### PASSAGE TO READ
--------------------

Formation and evaluation of docetaxel and triptolide polymer micelles for anti-cancer activity

Abstract

Aim: To develop docetaxel (DTX) and triptolide (TPL) polymer micelles (DTX/TPL-PMs) with synergistic anti-cancer effect and to evaluate their anti-cancer activity.

Methods: DTX/TPL-PMs were prepared by thin-film hydration. The drug loading (DL%), encapsulation efficiency (EE%), and cumulative release rate (CR%) were determined using HPLC. The anti-cancer activity was assessed using CCK-8, inverted microscopy, and laser scanning confocal microscope (LSCM).

Results: DTX/TPL-PMs exhibited the average particle size of 178.58 ± 1.66 nm with a polydispersity index (PDI) of 0.102 ± 0.018 and a zeta potential of 1.19 ± 0.12 mV. These micelles showed a high EE% (89.43%) and a DL% (5.21%). In vitro release studies of DTX/TPL-PMs revealed that the loaded drug exhibited a slow-release phase in physiological fluids and a rapid-release phase under acidic conditions. Compared with the free DTX/TPL drugs, DTX/TPL-PMs were more readily taken up by cancer cells. The cytotoxicity of DTX/TPL-PMs was significantly higher than that of the free drugs, which showed stronger growth inhibitory effects and higher apoptosis rates in cancer cells.

Conclusion: The research results demonstrate that DTX/TPL-PMs enhance the therapeutic efficacy against malignancies, while reducing adverse effects. It holds potential as an effective nanotherapeutic for combination chemotherapy and represents a promising clinical strategy.

Keywords: Docetaxel; combination chemotherapy; nano delivery; polymer micelles; triptolide.

--------------------

[Records from a data collection]

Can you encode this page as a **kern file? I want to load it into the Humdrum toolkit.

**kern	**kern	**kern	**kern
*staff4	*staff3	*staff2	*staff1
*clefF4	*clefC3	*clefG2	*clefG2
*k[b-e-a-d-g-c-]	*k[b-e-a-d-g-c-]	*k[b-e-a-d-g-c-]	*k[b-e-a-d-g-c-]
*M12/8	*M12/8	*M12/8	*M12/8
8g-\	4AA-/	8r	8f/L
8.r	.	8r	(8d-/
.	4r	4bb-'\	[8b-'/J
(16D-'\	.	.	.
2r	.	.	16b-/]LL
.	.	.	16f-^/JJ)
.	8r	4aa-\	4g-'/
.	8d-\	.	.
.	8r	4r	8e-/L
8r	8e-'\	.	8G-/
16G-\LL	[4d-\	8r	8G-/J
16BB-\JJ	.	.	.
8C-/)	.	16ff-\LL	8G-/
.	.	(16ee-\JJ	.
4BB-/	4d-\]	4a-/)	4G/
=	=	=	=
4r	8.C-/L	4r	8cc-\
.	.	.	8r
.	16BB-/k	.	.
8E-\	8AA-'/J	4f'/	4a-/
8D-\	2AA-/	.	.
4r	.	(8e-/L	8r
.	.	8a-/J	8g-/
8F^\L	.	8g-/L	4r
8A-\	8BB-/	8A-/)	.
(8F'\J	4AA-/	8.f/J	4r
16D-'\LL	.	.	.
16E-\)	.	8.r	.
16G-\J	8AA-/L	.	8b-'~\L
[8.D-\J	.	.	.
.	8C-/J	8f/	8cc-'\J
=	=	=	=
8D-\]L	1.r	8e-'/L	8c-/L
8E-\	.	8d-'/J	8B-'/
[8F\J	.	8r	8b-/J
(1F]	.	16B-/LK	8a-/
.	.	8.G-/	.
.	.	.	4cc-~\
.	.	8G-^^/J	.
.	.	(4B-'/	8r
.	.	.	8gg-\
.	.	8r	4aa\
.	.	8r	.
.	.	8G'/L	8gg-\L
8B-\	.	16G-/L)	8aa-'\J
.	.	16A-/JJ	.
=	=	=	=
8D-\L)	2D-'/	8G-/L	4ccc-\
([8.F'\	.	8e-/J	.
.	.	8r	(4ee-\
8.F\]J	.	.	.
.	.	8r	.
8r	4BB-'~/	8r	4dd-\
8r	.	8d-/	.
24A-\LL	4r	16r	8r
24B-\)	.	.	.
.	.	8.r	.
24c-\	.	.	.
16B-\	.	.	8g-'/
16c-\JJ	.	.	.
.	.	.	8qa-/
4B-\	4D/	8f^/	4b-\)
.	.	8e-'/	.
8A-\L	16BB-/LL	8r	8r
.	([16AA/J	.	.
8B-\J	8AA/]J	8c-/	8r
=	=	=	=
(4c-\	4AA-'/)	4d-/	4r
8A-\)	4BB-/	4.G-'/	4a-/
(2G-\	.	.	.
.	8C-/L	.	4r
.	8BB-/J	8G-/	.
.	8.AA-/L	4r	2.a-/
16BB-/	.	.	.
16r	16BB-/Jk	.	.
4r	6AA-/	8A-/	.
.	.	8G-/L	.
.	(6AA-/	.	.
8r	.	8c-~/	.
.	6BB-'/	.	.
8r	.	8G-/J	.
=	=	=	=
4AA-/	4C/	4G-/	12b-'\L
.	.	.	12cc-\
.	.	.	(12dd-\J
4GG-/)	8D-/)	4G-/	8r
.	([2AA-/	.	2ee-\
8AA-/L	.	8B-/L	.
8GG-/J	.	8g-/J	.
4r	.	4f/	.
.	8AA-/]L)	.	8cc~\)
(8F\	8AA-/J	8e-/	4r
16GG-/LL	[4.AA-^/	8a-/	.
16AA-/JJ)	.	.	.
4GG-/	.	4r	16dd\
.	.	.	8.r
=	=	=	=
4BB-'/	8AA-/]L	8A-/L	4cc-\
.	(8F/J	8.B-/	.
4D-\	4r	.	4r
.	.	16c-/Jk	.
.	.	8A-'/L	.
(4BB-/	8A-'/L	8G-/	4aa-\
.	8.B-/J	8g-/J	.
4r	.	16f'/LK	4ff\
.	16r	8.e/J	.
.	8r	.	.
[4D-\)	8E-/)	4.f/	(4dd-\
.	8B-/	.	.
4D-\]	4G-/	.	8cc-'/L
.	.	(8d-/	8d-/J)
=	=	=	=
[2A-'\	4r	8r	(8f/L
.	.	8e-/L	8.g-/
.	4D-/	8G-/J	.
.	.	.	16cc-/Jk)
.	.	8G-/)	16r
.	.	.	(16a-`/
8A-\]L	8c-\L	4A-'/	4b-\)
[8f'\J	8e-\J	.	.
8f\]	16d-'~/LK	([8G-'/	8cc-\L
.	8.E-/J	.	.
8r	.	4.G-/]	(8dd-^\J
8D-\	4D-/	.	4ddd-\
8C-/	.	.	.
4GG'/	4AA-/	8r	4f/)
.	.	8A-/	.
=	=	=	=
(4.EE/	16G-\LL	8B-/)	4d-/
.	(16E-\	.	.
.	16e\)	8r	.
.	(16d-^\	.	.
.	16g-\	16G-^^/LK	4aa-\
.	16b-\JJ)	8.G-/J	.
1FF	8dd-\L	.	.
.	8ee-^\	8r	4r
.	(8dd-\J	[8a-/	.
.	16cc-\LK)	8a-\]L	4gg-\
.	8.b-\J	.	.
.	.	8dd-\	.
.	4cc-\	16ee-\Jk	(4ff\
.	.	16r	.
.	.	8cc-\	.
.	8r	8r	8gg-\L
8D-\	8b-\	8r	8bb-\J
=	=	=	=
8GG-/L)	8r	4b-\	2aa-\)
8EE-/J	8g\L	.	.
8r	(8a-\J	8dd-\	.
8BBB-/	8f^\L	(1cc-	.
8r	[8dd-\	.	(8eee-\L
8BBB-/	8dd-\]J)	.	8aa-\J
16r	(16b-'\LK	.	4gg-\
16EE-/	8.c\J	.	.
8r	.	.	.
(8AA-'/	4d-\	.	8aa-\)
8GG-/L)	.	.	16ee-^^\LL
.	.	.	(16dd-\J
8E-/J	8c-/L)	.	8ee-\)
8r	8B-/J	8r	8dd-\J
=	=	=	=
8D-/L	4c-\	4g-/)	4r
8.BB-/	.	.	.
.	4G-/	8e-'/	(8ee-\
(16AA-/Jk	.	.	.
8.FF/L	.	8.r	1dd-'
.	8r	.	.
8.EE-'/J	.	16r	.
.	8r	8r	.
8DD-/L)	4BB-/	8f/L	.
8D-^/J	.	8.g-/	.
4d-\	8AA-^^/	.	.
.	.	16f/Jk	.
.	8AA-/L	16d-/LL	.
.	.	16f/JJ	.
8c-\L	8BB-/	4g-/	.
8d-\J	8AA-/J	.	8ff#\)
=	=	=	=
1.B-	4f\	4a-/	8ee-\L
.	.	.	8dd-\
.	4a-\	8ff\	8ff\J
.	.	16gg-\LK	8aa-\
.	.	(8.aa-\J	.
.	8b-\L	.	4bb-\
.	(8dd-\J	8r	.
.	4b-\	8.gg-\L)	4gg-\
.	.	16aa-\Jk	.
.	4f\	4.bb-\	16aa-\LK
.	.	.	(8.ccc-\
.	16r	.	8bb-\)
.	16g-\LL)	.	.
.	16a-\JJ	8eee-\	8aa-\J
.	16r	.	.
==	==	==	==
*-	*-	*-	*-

--------------------

### YOUR ASSIGNMENT
Write out the part of the abstract on docetaxel and triptolide polymer micelles that starts with "Aim: To develop" and goes on through "confocal microscope (LSCM).". You can set the records aside, since nothing here depends on them.

### SOLUTION FOR THIS EXERCISE
Aim: To develop docetaxel (DTX) and triptolide (TPL) polymer micelles (DTX/TPL-PMs) with synergistic anti-cancer effect and to evaluate their anti-cancer activity.

Methods: DTX/TPL-PMs were prepared by thin-film hydration. The drug loading (DL%), encapsulation efficiency (EE%), and cumulative release rate (CR%) were determined using HPLC. The anti-cancer activity was assessed using CCK-8, inverted microscopy, and laser scanning confocal microscope (LSCM).